The U.S. Occupational Safety and Health Administration amended the regulation by rescinding the requirement for organizations with 250 or more employees to electronically submit information from OSHA forms 300 and 301, but the organizations are still required to submit information from their Form 300A summaries, including confidential business information.
In March, the attorneys general of six states filed a lawsuit challenging the rollbacks on the grounds that the agency failed to provide a “reasoned explanation” for its actions.
Deborah Berkowitz, senior fellow at the Washington-based National Employment Law Project, said OSHA has not filled the additional 33 full-time jobs allotted to the agency for 2019, and she is concerned that any further rollbacks of the electronic record-keeping rule, such as the requirement to provide OSHA with summary data, “would be really bad.

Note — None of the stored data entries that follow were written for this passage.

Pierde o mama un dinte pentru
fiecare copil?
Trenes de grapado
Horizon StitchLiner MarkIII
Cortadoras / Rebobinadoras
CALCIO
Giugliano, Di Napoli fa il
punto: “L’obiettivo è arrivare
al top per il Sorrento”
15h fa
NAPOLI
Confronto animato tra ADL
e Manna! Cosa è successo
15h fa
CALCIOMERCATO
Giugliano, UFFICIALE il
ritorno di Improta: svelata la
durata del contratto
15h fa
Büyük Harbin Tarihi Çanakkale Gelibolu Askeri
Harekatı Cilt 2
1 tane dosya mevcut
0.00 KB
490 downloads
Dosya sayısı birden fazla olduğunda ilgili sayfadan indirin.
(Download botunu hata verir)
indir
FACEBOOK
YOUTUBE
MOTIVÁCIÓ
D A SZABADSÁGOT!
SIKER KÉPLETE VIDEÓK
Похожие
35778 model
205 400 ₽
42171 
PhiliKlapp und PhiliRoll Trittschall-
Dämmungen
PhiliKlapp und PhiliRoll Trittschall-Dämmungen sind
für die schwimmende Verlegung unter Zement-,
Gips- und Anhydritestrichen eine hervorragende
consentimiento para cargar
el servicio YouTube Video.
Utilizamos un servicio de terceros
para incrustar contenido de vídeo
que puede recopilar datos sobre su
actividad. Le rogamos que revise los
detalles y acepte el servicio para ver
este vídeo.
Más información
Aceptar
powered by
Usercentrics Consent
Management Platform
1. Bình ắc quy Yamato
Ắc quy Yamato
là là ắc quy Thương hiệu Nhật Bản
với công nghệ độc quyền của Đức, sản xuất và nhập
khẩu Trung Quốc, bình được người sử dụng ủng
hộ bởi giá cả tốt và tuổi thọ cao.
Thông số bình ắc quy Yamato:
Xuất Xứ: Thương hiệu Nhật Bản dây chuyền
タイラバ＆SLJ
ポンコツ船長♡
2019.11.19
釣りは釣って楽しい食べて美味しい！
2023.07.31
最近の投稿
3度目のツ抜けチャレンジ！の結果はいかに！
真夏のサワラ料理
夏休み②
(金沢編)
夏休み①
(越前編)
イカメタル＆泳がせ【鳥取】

OSHA uses that data for targeted inspections.” But the electronic record-keeping places a burden on employers and can also be used by union workers or plaintiffs’ attorneys to further their campaigns when it is publicly available, said Jason Mills, partner and employer representative in the Los Angeles office of Morgan, Lewis & Bockius LLP.
“Fortunately, OSHA cut (the electronic record-keeping provisions) down, but it’s not ideal,” he said. “But I don’t see anything really changing on that in the immediate future.”